La première est que son adversaire principal, « le « système mercantile », est défini de manière très imprécise puisque Smith associe des règlementations foncièrement différentes, qui sont parfois dans un rapport d’opposition marquée, pensons à la science du commerce et à la pensée de médiévale.

La seconde met en lumière le fait que Smith valorise un objectif de richesse et non de puissance économique. Sa pensée est guidée par des impératifs moraux et la croyance (ou le souhait) en la possibilité d’une paix universelle. L’échange international supposerait la concorde préalable des peuples. Reprenant certains présupposés de la pensée physiocratiques, Smith est comme eux un libéral au sens même où il l’entend quand il critique Colbert.
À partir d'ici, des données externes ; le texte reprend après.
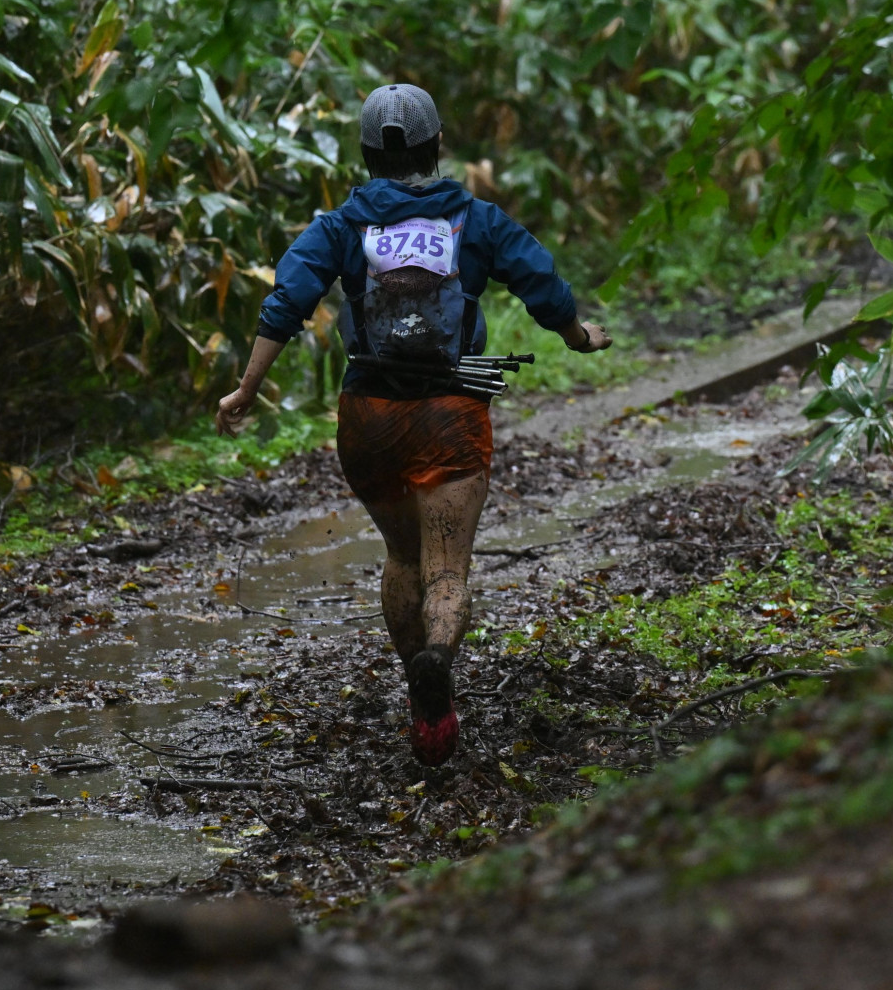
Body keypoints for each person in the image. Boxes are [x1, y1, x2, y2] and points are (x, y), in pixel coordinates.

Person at [216, 83, 611, 766]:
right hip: (451, 412)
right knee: (446, 570)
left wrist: (246, 388)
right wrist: (577, 335)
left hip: (368, 416)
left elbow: (287, 300)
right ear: (437, 146)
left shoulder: (340, 227)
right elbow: (539, 279)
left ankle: (419, 694)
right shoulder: (476, 220)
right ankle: (437, 668)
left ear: (366, 155)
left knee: (401, 557)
Il s’agit pour lui de « permettre à chacun de poursuivre son propre intérêt à sa guise, sur le plan libéral de l’égalité, de la liberté et de la justice  ». L’échange international libre génèrerait ensuite des gains mutuels. Le commerce pacificateur n’est donc aux yeux même de Smith qu’un cas particulier de l’échange marchand. Tout dépend des prédispositions morales des individus. Le commerce ne produit pas la paix. Le commerce « libéral » la suppose. Finalement Smith exhorte, plus qu’il ne convainc, les gouvernements et les acteurs économiques de ne plus percevoir l’échange à travers le prisme de la puissance. Le commerce international ne doit plus être la sublimation de la guerre mais celle de la paix.

L’importance des principes moraux justifiant une pensée spécifique de l’économique apparaît également quant aux modes de développement naturel que Smith valorise. La frugalité et l’accumulation du capital doivent prendre le pas sur les désirs et à la consommation notamment somptuaire. Smith met ainsi bien en avant un certain mode de production capitaliste décrit par Max Weber et fondé sur l’obtention d’un gain obtenu pacifiquement.

Enfin, Smit propose véritablement un renversement de la science du commerce et de Hume quant au l’ordre naturel du développement économiques des sociétés. Se pose donc la question de savoir, si Hume, bien qu’il soit son ami, ne serait pas finalement l’ennemi principal de Smith.